**GIVEN EXERCISE**
Reproduce all records exactly.

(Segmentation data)
......

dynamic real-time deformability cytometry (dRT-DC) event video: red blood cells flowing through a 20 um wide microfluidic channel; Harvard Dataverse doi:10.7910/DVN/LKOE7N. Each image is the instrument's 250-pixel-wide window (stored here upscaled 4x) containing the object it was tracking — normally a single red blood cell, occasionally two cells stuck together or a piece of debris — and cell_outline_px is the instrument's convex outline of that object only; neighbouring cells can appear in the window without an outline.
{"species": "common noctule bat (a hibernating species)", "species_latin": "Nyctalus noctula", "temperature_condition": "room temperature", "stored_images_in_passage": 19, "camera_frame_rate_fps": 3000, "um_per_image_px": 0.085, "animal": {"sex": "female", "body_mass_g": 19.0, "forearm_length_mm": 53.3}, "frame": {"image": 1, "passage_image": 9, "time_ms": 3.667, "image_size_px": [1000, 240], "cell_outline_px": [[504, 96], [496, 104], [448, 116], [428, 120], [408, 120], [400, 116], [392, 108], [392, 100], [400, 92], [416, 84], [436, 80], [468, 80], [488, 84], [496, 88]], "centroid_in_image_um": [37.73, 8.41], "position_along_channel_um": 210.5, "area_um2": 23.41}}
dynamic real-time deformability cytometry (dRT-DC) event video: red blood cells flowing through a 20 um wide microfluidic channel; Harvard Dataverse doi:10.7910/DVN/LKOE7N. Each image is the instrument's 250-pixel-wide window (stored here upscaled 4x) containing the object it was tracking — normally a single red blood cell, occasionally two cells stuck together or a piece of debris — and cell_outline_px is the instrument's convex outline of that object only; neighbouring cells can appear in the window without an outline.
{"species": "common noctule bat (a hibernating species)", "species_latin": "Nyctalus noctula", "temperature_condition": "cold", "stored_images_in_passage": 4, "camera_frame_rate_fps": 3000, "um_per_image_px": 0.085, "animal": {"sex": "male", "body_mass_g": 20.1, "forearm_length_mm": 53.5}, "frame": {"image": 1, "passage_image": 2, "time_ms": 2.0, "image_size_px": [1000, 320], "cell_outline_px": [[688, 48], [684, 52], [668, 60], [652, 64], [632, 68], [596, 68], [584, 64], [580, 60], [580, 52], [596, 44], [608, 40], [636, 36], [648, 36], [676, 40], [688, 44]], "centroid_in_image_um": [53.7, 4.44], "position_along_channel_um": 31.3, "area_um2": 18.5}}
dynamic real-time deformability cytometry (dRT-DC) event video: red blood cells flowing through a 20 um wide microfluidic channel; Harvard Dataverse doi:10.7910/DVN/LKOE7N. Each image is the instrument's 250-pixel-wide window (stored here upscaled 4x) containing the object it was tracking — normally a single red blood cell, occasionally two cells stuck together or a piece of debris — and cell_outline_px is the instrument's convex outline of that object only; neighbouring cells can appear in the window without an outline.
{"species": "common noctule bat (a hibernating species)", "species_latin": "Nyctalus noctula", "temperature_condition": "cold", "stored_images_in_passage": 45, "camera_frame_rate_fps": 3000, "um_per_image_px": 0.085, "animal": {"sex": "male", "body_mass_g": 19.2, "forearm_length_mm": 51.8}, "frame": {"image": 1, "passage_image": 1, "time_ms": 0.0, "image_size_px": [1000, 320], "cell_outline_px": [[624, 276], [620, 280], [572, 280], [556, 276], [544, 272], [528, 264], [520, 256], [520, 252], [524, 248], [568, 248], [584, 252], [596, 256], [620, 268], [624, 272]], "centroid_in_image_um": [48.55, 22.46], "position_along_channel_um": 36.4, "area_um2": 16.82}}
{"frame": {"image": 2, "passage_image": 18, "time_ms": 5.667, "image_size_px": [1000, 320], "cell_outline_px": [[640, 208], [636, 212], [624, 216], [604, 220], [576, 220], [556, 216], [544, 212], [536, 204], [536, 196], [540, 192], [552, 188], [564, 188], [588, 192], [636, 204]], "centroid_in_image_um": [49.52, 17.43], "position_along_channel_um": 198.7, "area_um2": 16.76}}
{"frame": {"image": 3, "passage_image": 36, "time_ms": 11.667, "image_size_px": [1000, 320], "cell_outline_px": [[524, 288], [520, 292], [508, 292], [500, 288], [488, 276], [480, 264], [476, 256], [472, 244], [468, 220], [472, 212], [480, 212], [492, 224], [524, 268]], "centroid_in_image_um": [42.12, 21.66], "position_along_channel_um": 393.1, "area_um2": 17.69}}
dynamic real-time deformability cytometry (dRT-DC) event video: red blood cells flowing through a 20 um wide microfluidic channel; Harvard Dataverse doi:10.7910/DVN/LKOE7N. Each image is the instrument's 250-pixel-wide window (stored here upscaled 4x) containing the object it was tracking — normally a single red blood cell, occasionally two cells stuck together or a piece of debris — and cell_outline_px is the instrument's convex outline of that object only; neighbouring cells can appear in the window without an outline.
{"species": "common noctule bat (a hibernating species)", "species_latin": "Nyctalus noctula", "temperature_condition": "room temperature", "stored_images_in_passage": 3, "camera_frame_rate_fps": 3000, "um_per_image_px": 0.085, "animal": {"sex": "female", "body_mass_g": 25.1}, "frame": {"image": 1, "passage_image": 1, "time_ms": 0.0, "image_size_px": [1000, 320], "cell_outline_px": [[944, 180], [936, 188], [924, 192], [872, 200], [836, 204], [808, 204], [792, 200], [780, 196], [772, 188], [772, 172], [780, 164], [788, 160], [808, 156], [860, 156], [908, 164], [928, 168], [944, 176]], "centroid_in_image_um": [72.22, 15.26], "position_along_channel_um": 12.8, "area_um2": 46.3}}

......

**EXERCISE RESPONSE**
dynamic real-time deformability cytometry (dRT-DC) event video: red blood cells flowing through a 20 um wide microfluidic channel; Harvard Dataverse doi:10.7910/DVN/LKOE7N. Each image is the instrument's 250-pixel-wide window (stored here upscaled 4x) containing the object it was tracking — normally a single red blood cell, occasionally two cells stuck together or a piece of debris — and cell_outline_px is the instrument's convex outline of that object only; neighbouring cells can appear in the window without an outline.
{"species": "common noctule bat (a hibernating species)", "species_latin": "Nyctalus noctula", "temperature_condition": "room temperature", "stored_images_in_passage": 19, "camera_frame_rate_fps": 3000, "um_per_image_px": 0.085, "animal": {"sex": "female", "body_mass_g": 19.0, "forearm_length_mm": 53.3}, "frame": {"image": 1, "passage_image": 9, "time_ms": 3.667, "image_size_px": [1000, 240], "cell_outline_px": [[504, 96], [496, 104], [448, 116], [428, 120], [408, 120], [400, 116], [392, 108], [392, 100], [400, 92], [416, 84], [436, 80], [468, 80], [488, 84], [496, 88]], "centroid_in_image_um": [37.73, 8.41], "position_along_channel_um": 210.5, "area_um2": 23.41}}
dynamic real-time deformability cytometry (dRT-DC) event video: red blood cells flowing through a 20 um wide microfluidic channel; Harvard Dataverse doi:10.7910/DVN/LKOE7N. Each image is the instrument's 250-pixel-wide window (stored here upscaled 4x) containing the object it was tracking — normally a single red blood cell, occasionally two cells stuck together or a piece of debris — and cell_outline_px is the instrument's convex outline of that object only; neighbouring cells can appear in the window without an outline.
{"species": "common noctule bat (a hibernating species)", "species_latin": "Nyctalus noctula", "temperature_condition": "cold", "stored_images_in_passage": 4, "camera_frame_rate_fps": 3000, "um_per_image_px": 0.085, "animal": {"sex": "male", "body_mass_g": 20.1, "forearm_length_mm": 53.5}, "frame": {"image": 1, "passage_image": 2, "time_ms": 2.0, "image_size_px": [1000, 320], "cell_outline_px": [[688, 48], [684, 52], [668, 60], [652, 64], [632, 68], [596, 68], [584, 64], [580, 60], [580, 52], [596, 44], [608, 40], [636, 36], [648, 36], [676, 40], [688, 44]], "centroid_in_image_um": [53.7, 4.44], "position_along_channel_um": 31.3, "area_um2": 18.5}}
dynamic real-time deformability cytometry (dRT-DC) event video: red blood cells flowing through a 20 um wide microfluidic channel; Harvard Dataverse doi:10.7910/DVN/LKOE7N. Each image is the instrument's 250-pixel-wide window (stored here upscaled 4x) containing the object it was tracking — normally a single red blood cell, occasionally two cells stuck together or a piece of debris — and cell_outline_px is the instrument's convex outline of that object only; neighbouring cells can appear in the window without an outline.
{"species": "common noctule bat (a hibernating species)", "species_latin": "Nyctalus noctula", "temperature_condition": "cold", "stored_images_in_passage": 45, "camera_frame_rate_fps": 3000, "um_per_image_px": 0.085, "animal": {"sex": "male", "body_mass_g": 19.2, "forearm_length_mm": 51.8}, "frame": {"image": 1, "passage_image": 1, "time_ms": 0.0, "image_size_px": [1000, 320], "cell_outline_px": [[624, 276], [620, 280], [572, 280], [556, 276], [544, 272], [528, 264], [520, 256], [520, 252], [524, 248], [568, 248], [584, 252], [596, 256], [620, 268], [624, 272]], "centroid_in_image_um": [48.55, 22.46], "position_along_channel_um": 36.4, "area_um2": 16.82}}
{"frame": {"image": 2, "passage_image": 18, "time_ms": 5.667, "image_size_px": [1000, 320], "cell_outline_px": [[640, 208], [636, 212], [624, 216], [604, 220], [576, 220], [556, 216], [544, 212], [536, 204], [536, 196], [540, 192], [552, 188], [564, 188], [588, 192], [636, 204]], "centroid_in_image_um": [49.52, 17.43], "position_along_channel_um": 198.7, "area_um2": 16.76}}
{"frame": {"image": 3, "passage_image": 36, "time_ms": 11.667, "image_size_px": [1000, 320], "cell_outline_px": [[524, 288], [520, 292], [508, 292], [500, 288], [488, 276], [480, 264], [476, 256], [472, 244], [468, 220], [472, 212], [480, 212], [492, 224], [524, 268]], "centroid_in_image_um": [42.12, 21.66], "position_along_channel_um": 393.1, "area_um2": 17.69}}
dynamic real-time deformability cytometry (dRT-DC) event video: red blood cells flowing through a 20 um wide microfluidic channel; Harvard Dataverse doi:10.7910/DVN/LKOE7N. Each image is the instrument's 250-pixel-wide window (stored here upscaled 4x) containing the object it was tracking — normally a single red blood cell, occasionally two cells stuck together or a piece of debris — and cell_outline_px is the instrument's convex outline of that object only; neighbouring cells can appear in the window without an outline.
{"species": "common noctule bat (a hibernating species)", "species_latin": "Nyctalus noctula", "temperature_condition": "room temperature", "stored_images_in_passage": 3, "camera_frame_rate_fps": 3000, "um_per_image_px": 0.085, "animal": {"sex": "female", "body_mass_g": 25.1}, "frame": {"image": 1, "passage_image": 1, "time_ms": 0.0, "image_size_px": [1000, 320], "cell_outline_px": [[944, 180], [936, 188], [924, 192], [872, 200], [836, 204], [808, 204], [792, 200], [780, 196], [772, 188], [772, 172], [780, 164], [788, 160], [808, 156], [860, 156], [908, 164], [928, 168], [944, 176]], "centroid_in_image_um": [72.22, 15.26], "position_along_channel_um": 12.8, "area_um2": 46.3}}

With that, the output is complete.